La decisión de estabilizar la economía con la introducción de una nueva moneda su unió a un profundo cambio en el gasto público, ya que el funcionariado se redujo en un 25% y las prestaciones sociales y por desempleo desaparecieron en la práctica. La economía resurgió lo suficiente como para garantizar la democracia y esplendor de Berlín como centro cultural, hasta que la crisis de 1929 hirió de muerte a la industria alemana, acelerando el proceso de deterioro social que llevaría a los nazis al poder en 1933.

En ese contexto, Hjalmar Schacht, salvador de Weimar con la introducción del Rentenmark, tomó la cartera de economía y de nuevo la de gobernador del banco central hasta 1937, apoyando las medidas de gasto descontrolado de Hitler y la destrucción de la propiedad privada para amplias capas de la sociedad (en especial de los judíos). Opuesto a la política armamentística del Führer, fue revocado de su cargo y acusado de participar en el complot que trató de asesinar a Hitler en 1944, aunque fue liberado al final de la guerra y no recibió condena alguna en los Juicios de Nüremberg.
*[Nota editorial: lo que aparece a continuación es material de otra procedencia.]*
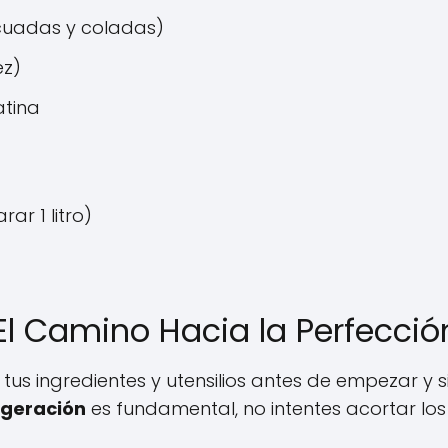
icuadas y coladas)
ez)
atina
ar 1 litro)
El Camino Hacia la Perfecció
 tus ingredientes y utensilios antes de empezar y 
igeración
es fundamental, no intentes acortar los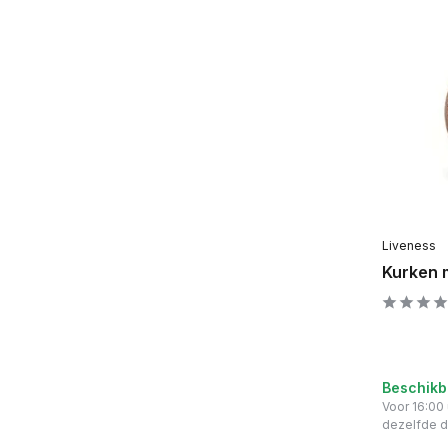
Liveness
Kurken 
Beschikb
Voor 16:00
dezelfde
A modo de resumen, la hiperinflación que asoló Alemania durante 1923 dejó una profunda cicatriz en su población y en la de la historia económica, que suele volver a ella en momentos de aguda crisis para tratar de entender cómo y por qué responden la oferta, demanda, población e industria a shocks tan profundos. El ejemplo de la crisis de deuda soberana de 2011 ya sirvió para entender el profundo por qué de algunas de las medidas que Berlín forzó a tomar a países como Grecia, por ser buena conocedora del riesgo que tenía la desaparición de la confianza en las instituciones. En la actualidad, en un entorno de guerra e inflación, me gustaría pensar que relatos como éste que acompaña a estas palabras han de servirnos para entender las dinámicas subyacentes a los grandes eventos económicos, dando algo de humanidad a las decisiones que tomamos, no solo por las soluciones, mejores o peores, que podamos obtener a los problemas que enfrentamos hoy, sino por el impacto que pueden llegar a tener en las generaciones futuras.